Toutefois, il n'est pas exclu que l'accession s'opère également à la fin du bail, ce qui posera le problème de reddition des comptes en fin de bail.

* 104TPI de Ydé-Ekounou, ord. n°40/civ du 16 février 2010, Aff. BALLA André Parfait C/ MFOU'OU Jean Claude.

* 105 Arrêt n° 716/2019 du 10 décembre 2019, CA de Commerce d'Abidjan, 5è ch. En outre, une compensation ne peut être possible entre le loyer qui constitue une créance certaine et le préjudice subi du fait de l'inexécution de réparations par le bailleur, la créance éventuelle du preneur n'étant pas certaine, liquide et exigible.

* 106GATSI (J.), Pratique des baux commerciaux dans l'espace Ohada, PUL, Douala, 2006, p.79. Toutefois, les tribunaux peuvent refuser cette compensation, motif pris de ce qu'il n'y a pas eu accord entre les parties sur les travaux à réaliser, qu'il n'y avait pas urgence. De même que les frais n'ont pas été engagés judicieusement.

* 107 Ce texte s'inspire des articles 555 et 1730 du Code civil camerounais. Toutefois, il convient de préciser que ces dispositions existaient déjà dans le code civil camerounais également.

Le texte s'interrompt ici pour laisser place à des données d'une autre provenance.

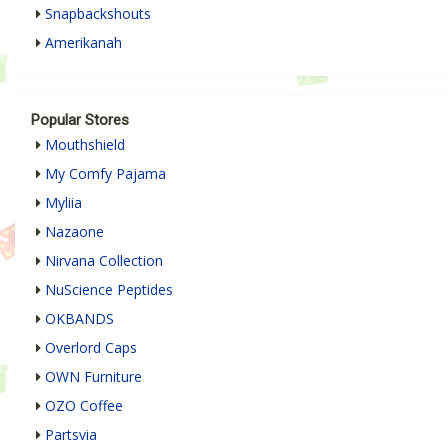
Snapbackshouts
Amerikanah
Popular Stores
Mouthshield
My Comfy Pajama
Myliia
Nazaone
Nirvana Collection
NuScience Peptides
OKBANDS
Overlord Caps
OWN Furniture
OZO Coffee
Partsvia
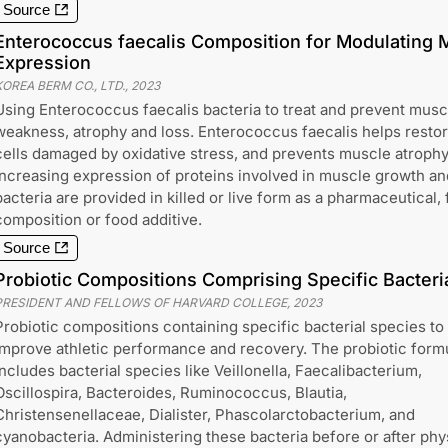
Source
Enterococcus faecalis Composition for Modulating M
Expression
KOREA BERM CO., LTD.
,
2023
Using Enterococcus faecalis bacteria to treat and prevent musc
weakness, atrophy and loss. Enterococcus faecalis helps resto
cells damaged by oxidative stress, and prevents muscle atrophy
increasing expression of proteins involved in muscle growth an
bacteria are provided in killed or live form as a pharmaceutical,
composition or food additive.
Source
Probiotic Compositions Comprising Specific Bacteri
PRESIDENT AND FELLOWS OF HARVARD COLLEGE
,
2023
Probiotic compositions containing specific bacterial species to
improve athletic performance and recovery. The probiotic form
includes bacterial species like Veillonella, Faecalibacterium,
Oscillospira, Bacteroides, Ruminococcus, Blautia,
Christensenellaceae, Dialister, Phascolarctobacterium, and
cyanobacteria. Administering these bacteria before or after phy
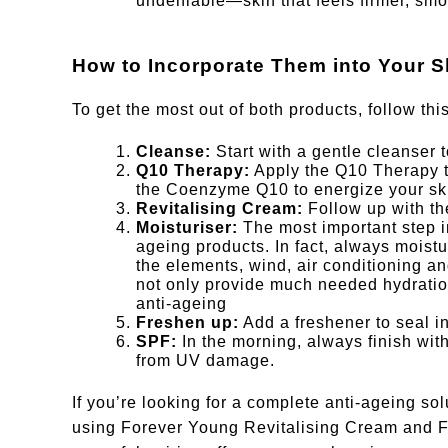
undeniable—skin that feels firmer, smo
How to Incorporate Them into Your S
To get the most out of both products, follow thi
Cleanse:
Start with a gentle cleanser t
Q10 Therapy:
Apply the Q10 Therapy to
the Coenzyme Q10 to energize your sk
Revitalising Cream:
Follow up with th
Moisturiser:
The most important step i
ageing products. In fact, always moistu
the elements, wind, air conditioning 
not only provide much needed hydration
anti-ageing
Freshen up:
Add a freshener to seal in
SPF:
In the morning, always finish wit
from UV damage.
If you’re looking for a complete anti-ageing solu
using Forever Young Revitalising Cream and F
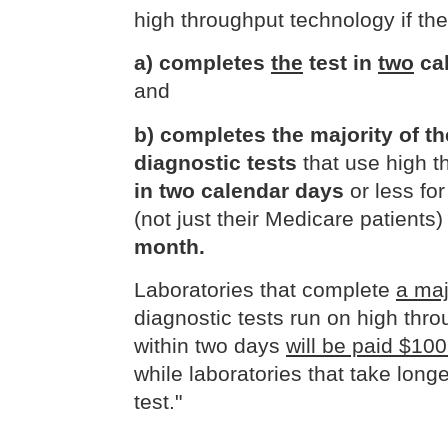
high throughput technology if the
a) completes
the
test in
two
cal
and
b) completes the majority of t
diagnostic tests
that use high t
in two calendar days
or less fo
(not just their Medicare patients
month.
Laboratories that complete
a maj
diagnostic tests run on high thr
within two days
will be paid $100
while laboratories that take longe
test."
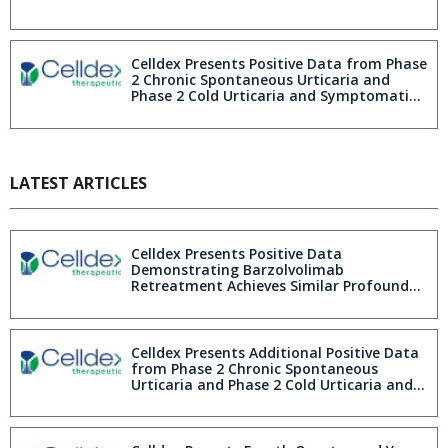
Celldex Presents Positive Data from Phase
2 Chronic Spontaneous Urticaria and
Phase 2 Cold Urticaria and Symptomatic
Dermographism Studies Demonstrating
Rapid, Profound and Durable
Improvements in Patient Quality of Life
at AAD 2026
LATEST ARTICLES
Celldex Presents Positive Data
Demonstrating Barzolvolimab
Retreatment Achieves Similar Profound
Efficacy to First Exposure in Patients with
Cold Urticaria and Symptomatic
Dermographism Further Demonstrating
First-in-Class and Best-in-Disease
Celldex Presents Additional Positive Data
Barzolvolimab Profile at AAAAI 2026
from Phase 2 Chronic Spontaneous
Urticaria and Phase 2 Cold Urticaria and
Symptomatic Dermographism Studies
Further Demonstrating First-in-Class and
Best-in-Disease Barzolvolimab Profile at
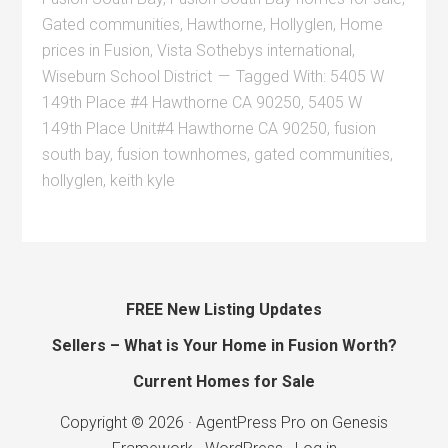
Gated communities
,
Hawthorne
,
Hollyglen
,
Home
prices in Fusion
,
Vista Sothebys international
,
Wiseburn School District
Tagged With:
5405 W
149th Place #4 Hawthorne CA 90250
,
5405 W
149th Place Unit#4 Hawthorne CA 90250
,
fusion
south bay
,
fusion townhomes
,
gated communities
,
hollyglen
,
keith kyle
FREE New Listing Updates
Sellers – What is Your Home in Fusion Worth?
Current Homes for Sale
Copyright © 2026 ·
AgentPress Pro
on
Genesis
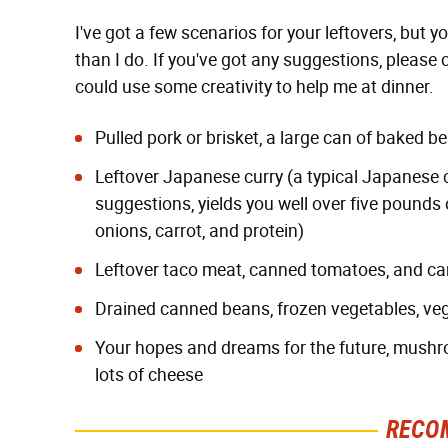
I've got a few scenarios for your leftovers, but
than I do. If you've got any suggestions, pleas
could use some creativity to help me at dinner.
Pulled pork or brisket, a large can of baked b
Leftover Japanese curry (a typical Japanese c
suggestions, yields you well over five pounds 
onions, carrot, and protein)
Leftover taco meat, canned tomatoes, and c
Drained canned beans, frozen vegetables, ve
Your hopes and dreams for the future, mush
lots of cheese
RECO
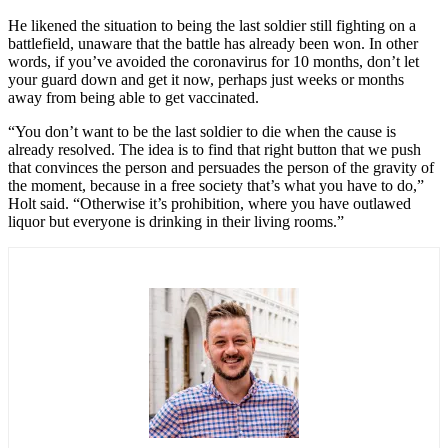
He likened the situation to being the last soldier still fighting on a
battlefield, unaware that the battle has already been won. In other
words, if you’ve avoided the coronavirus for 10 months, don’t let
your guard down and get it now, perhaps just weeks or months
away from being able to get vaccinated.
“You don’t want to be the last soldier to die when the cause is
already resolved. The idea is to find that right button that we push
that convinces the person and persuades the person of the gravity of
the moment, because in a free society that’s what you have to do,”
Holt said. “Otherwise it’s prohibition, where you have outlawed
liquor but everyone is drinking in their living rooms.”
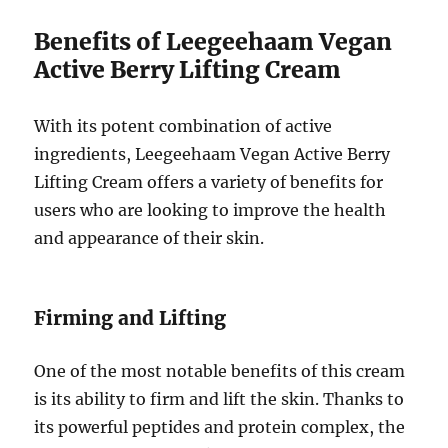
Benefits of Leegeehaam Vegan
Active Berry Lifting Cream
With its potent combination of active
ingredients, Leegeehaam Vegan Active Berry
Lifting Cream offers a variety of benefits for
users who are looking to improve the health
and appearance of their skin.
Firming and Lifting
One of the most notable benefits of this cream
is its ability to firm and lift the skin. Thanks to
its powerful peptides and protein complex, the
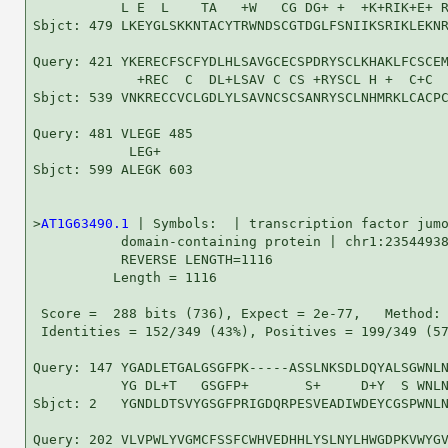
           L E  L    TA   +W   CG DG+ +  +K+RIK+E+ R
Sbjct: 479 LKEYGLSKKNTACYTRWNDSCGTDGLFSNIIKSRIKLEKNR
Query: 421 YKERECFSCFYDLHLSAVGCECSPDRYSCLKHAKLFCSCEM
             +REC  C  DL+LSAV C CS +RYSCL H +  C+C  
Sbjct: 539 VNKRECCVCLGDLYLSAVNCSCSANRYSCLNHMRKLCACPC
Query: 481 VLEGE 485

            LEG+

Sbjct: 599 ALEGK 603

>
AT1G63490.1
 | Symbols:  | transcription factor jumo
           domain-containing protein | chr1:23544938
           REVERSE LENGTH=1116

          Length = 1116

 Score =  288 bits (736), Expect = 2e-77,   Method: 
 Identities = 152/349 (43%), Positives = 199/349 (57
Query: 147 YGADLETGALGSGFPK-----ASSLNKSDLDQYALSGWNLN
           YG DL+T   GSGFP+       S+     D+Y  S WNLN
Sbjct: 2   YGNDLDTSVYGSGFPRIGDQRPESVEADIWDEYCGSPWNLN
Query: 202 VLVPWLYVGMCFSSFCWHVEDHHLYSLNYLHWGDPKVWYGV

* 108Civ. 1er mars 1960, Gaz.Pal. 1960. 2. p. 30, ISSA-SAYEGH (J.), POUGOUE (P.G.) et SAWADOGO (F.M.) (coord.), Traités et actes uniformes commentés et annotés, 4è éd. Juriscope, Jouve 2012.

* 109 LARCHER (E.), « À qui appartiennent pendant le bail les constructions élevées par le locataire ? », Rev. Crit. Législ. Et Jurispr. 1900, p. 374 et s.

* 110 LEPAGE (A.), Répertoire notarial Jurisclasseur, V° Propriété, fasc. n°95 qui cite notamment, Cass. Req., 25 mai 1873, S. 1873, I, p. 319.